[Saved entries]
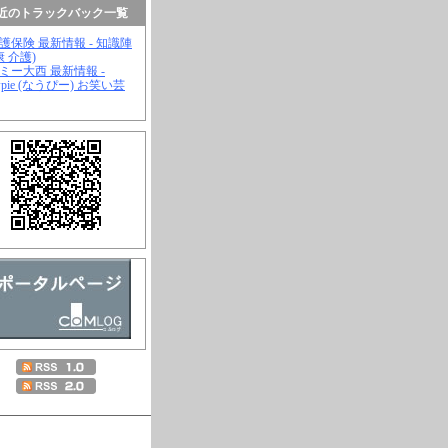
近のトラックバック一覧
介護保険 最新情報 - 知識陣
康 介護)
ジミー大西 最新情報 -
wpie (なうぴー) お笑い芸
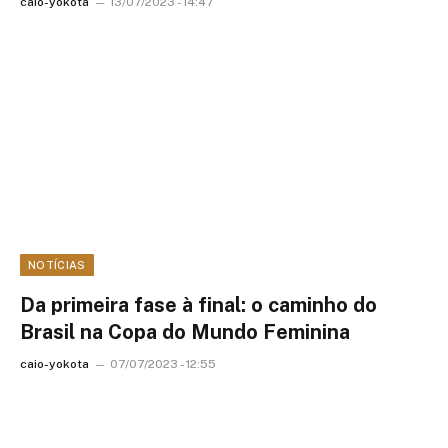
caio-yokota
13/07/2023 - 14:47
NOTÍCIAS
Da primeira fase à final: o caminho do
Brasil na Copa do Mundo Feminina
caio-yokota
07/07/2023 - 12:55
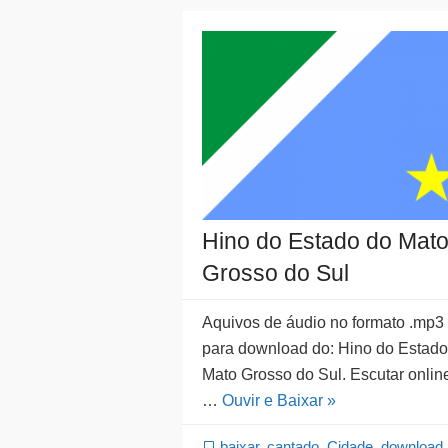
Hino do Estado do Mat
Grosso do Sul
Aquivos de áudio no formato .mp3
para download do: Hino do Estado
Mato Grosso do Sul. Escutar onlin
…
Ouvir e Baixar »
baixar
,
cantado
,
Cidade
,
download
,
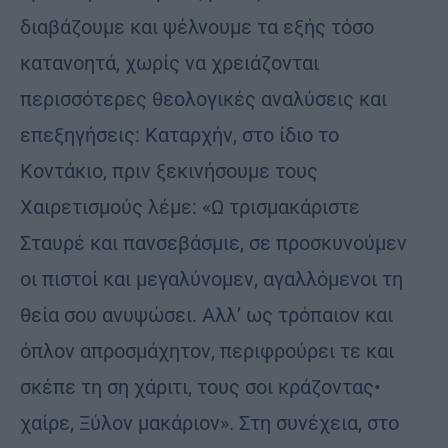
διαβάζουμε και ψέλνουμε τα εξής τόσο
κατανοητά, χωρίς να χρειάζονται
περισσότερες θεολογικές αναλύσεις και
επεξηγήσεις: Καταρχήν, στο ίδιο το
Κοντάκιο, πριν ξεκινήσουμε τους
Χαιρετισμούς λέμε: «Ω τρισμακάριστε
Σταυρέ και πανσεβάσμιε, σε προσκυνούμεν
οι πιστοί και μεγαλύνομεν, αγαλλόμενοι τη
θεία σου ανυψώσει. Αλλ’ ως τρόπαιον και
όπλον απροσμάχητον, περιφρούρει τε και
σκέπε τη ση χάριτι, τους σοι κράζοντας•
χαίρε, Ξύλον μακάριον». Στη συνέχεια, στο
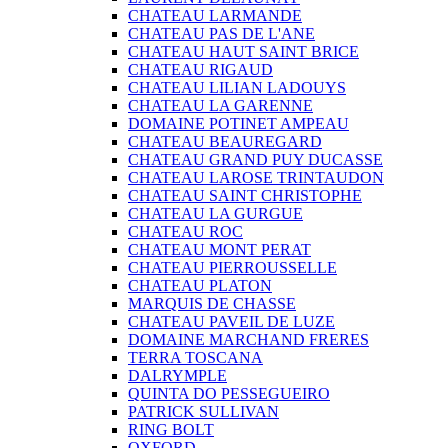
CHATEAU LARMANDE
CHATEAU PAS DE L'ANE
CHATEAU HAUT SAINT BRICE
CHATEAU RIGAUD
CHATEAU LILIAN LADOUYS
CHATEAU LA GARENNE
DOMAINE POTINET AMPEAU
CHATEAU BEAUREGARD
CHATEAU GRAND PUY DUCASSE
CHATEAU LAROSE TRINTAUDON
CHATEAU SAINT CHRISTOPHE
CHATEAU LA GURGUE
CHATEAU ROC
CHATEAU MONT PERAT
CHATEAU PIERROUSSELLE
CHATEAU PLATON
MARQUIS DE CHASSE
CHATEAU PAVEIL DE LUZE
DOMAINE MARCHAND FRERES
TERRA TOSCANA
DALRYMPLE
QUINTA DO PESSEGUEIRO
PATRICK SULLIVAN
RING BOLT
OXFORD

[TRY IT]: Edit the rows above by replacing "CHATEAU" with "CHÂTEAU" everywhere it occurs, keeping everything else the same. Omit the pictures from your answer.

[EXERCISE RESULT]:
近のトラックバック一覧
介護保険 最新情報 - 知識陣
康 介護)
ジミー大西 最新情報 -
wpie (なうぴー) お笑い芸
caio-yokota
13/07/2023 - 14:47
NOTÍCIAS
Da primeira fase à final: o caminho do
Brasil na Copa do Mundo Feminina
caio-yokota
07/07/2023 - 12:55
Hino do Estado do Mat
Grosso do Sul
Aquivos de áudio no formato .mp3
para download do: Hino do Estado
Mato Grosso do Sul. Escutar onlin
…
Ouvir e Baixar »
baixar
,
cantado
,
Cidade
,
download
,
διαβάζουμε και ψέλνουμε τα εξής τόσο
κατανοητά, χωρίς να χρειάζονται
περισσότερες θεολογικές αναλύσεις και
επεξηγήσεις: Καταρχήν, στο ίδιο το
Κοντάκιο, πριν ξεκινήσουμε τους
Χαιρετισμούς λέμε: «Ω τρισμακάριστε
Σταυρέ και πανσεβάσμιε, σε προσκυνούμεν
οι πιστοί και μεγαλύνομεν, αγαλλόμενοι τη
θεία σου ανυψώσει. Αλλ’ ως τρόπαιον και
όπλον απροσμάχητον, περιφρούρει τε και
σκέπε τη ση χάριτι, τους σοι κράζοντας•
χαίρε, Ξύλον μακάριον». Στη συνέχεια, στο
CHÂTEAU LARMANDE
CHÂTEAU PAS DE L'ANE
CHÂTEAU HAUT SAINT BRICE
CHÂTEAU RIGAUD
CHÂTEAU LILIAN LADOUYS
CHÂTEAU LA GARENNE
DOMAINE POTINET AMPEAU
CHÂTEAU BEAUREGARD
CHÂTEAU GRAND PUY DUCASSE
CHÂTEAU LAROSE TRINTAUDON
CHÂTEAU SAINT CHRISTOPHE
CHÂTEAU LA GURGUE
CHÂTEAU ROC
CHÂTEAU MONT PERAT
CHÂTEAU PIERROUSSELLE
CHÂTEAU PLATON
MARQUIS DE CHASSE
CHÂTEAU PAVEIL DE LUZE
DOMAINE MARCHAND FRERES
TERRA TOSCANA
DALRYMPLE
QUINTA DO PESSEGUEIRO
PATRICK SULLIVAN
RING BOLT
OXFORD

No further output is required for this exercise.